__PAGE EXCERPT__

▬▬▬▬▬▬

The distribution of velocity of a perfect gas in thermodinamic equilibrium is the Maxwellian. What's the point?

Ll.
 
Llewlyn said:
Sorry i didnt understand your question.
The distribution of velocity of a perfect gas in thermodinamic equilibrium is the Maxwellian. What's the point?

Ll.

Hi Thanks for your responce. My question is trying to understand the limits of entropy.
Whether given sufficiently long time the distribution of velocities would be completely equalized Ie: every molecule having the same velocity or whether the Maxwellian distribution
would pertain over ANY timespan.

From your responce I take it that the statistical range would endure indefinitely.
Logically that is what I assumed but I may have been thinking too much in terms of Hawking magic boxs. Thanks
 
This intuitive argument might help a bit.

The second law of thermodynamics implies that the number of microstates increases over time. If all your speeds are the same, then they are all in states with the same speed; there is only way to pick the speeds of the particles to do this. However, if your speeds follow a Maxwell-Boltzmann distribution, then the speeds are spread out and this gives many possible ways to pick the speed of each particle.

▬▬▬▬▬▬

__RECORDED DATA__

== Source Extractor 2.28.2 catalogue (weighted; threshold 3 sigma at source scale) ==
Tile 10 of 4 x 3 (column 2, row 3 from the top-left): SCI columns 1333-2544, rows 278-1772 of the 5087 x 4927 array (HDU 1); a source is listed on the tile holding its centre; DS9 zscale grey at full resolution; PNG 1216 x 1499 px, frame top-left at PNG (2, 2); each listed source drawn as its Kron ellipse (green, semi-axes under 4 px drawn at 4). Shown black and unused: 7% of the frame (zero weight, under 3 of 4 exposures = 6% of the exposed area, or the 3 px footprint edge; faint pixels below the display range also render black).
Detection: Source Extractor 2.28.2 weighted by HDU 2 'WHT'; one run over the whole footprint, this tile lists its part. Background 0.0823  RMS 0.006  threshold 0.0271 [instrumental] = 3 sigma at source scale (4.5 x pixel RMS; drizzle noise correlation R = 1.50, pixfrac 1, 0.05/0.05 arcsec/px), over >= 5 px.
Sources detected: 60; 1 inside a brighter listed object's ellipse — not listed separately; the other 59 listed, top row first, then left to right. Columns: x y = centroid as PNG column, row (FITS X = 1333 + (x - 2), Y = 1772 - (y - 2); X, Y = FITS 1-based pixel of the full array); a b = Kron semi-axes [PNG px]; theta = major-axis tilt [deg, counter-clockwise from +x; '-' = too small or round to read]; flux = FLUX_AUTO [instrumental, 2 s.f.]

▬▬▬▬▬▬

__OBJECTIVES__
A – Summarize the forum excerpt in two sentences.
B – Decide whether each statement agrees with the forum excerpt, answering yes or no and quoting the words that settle it: (i) the velocity distribution of a perfect gas in thermodynamic equilibrium is the Maxwellian; (ii) the second law of thermodynamics implies that the number of microstates decreases over time; (iii) the poster who asked the question concludes that the statistical range would come to an end after a long enough time.
C – Quote the forum excerpt word for word, giving the stretch from "This intuitive argument" through "of each particle.".

__OUTPUTS IN ORDER__
A – A poster asks whether, given enough time, the velocities of a perfect gas would become completely equal, with every molecule at the same velocity, or whether the Maxwellian distribution would hold over any timespan. A reply argues that the second law of thermodynamics implies the number of microstates increases over time, and that speeds spread out in a Maxwell-Boltzmann distribution give many possible ways to pick each particle's speed, while identical speeds do not.

B –
(i) Yes: "The distribution of velocity of a perfect gas in thermodinamic equilibrium is the Maxwellian."
(ii) No: "The second law of thermodynamics implies that the number of microstates increases over time."
(iii) No: "From your responce I take it that the statistical range would endure indefinitely."

C –
This intuitive argument might help a bit.

The second law of thermodynamics implies that the number of microstates increases over time. If all your speeds are the same, then they are all in states with the same speed; there is only way to pick the speeds of the particles to do this. However, if your speeds follow a Maxwell-Boltzmann distribution, then the speeds are spread out and this gives many possible ways to pick the speed of each particle.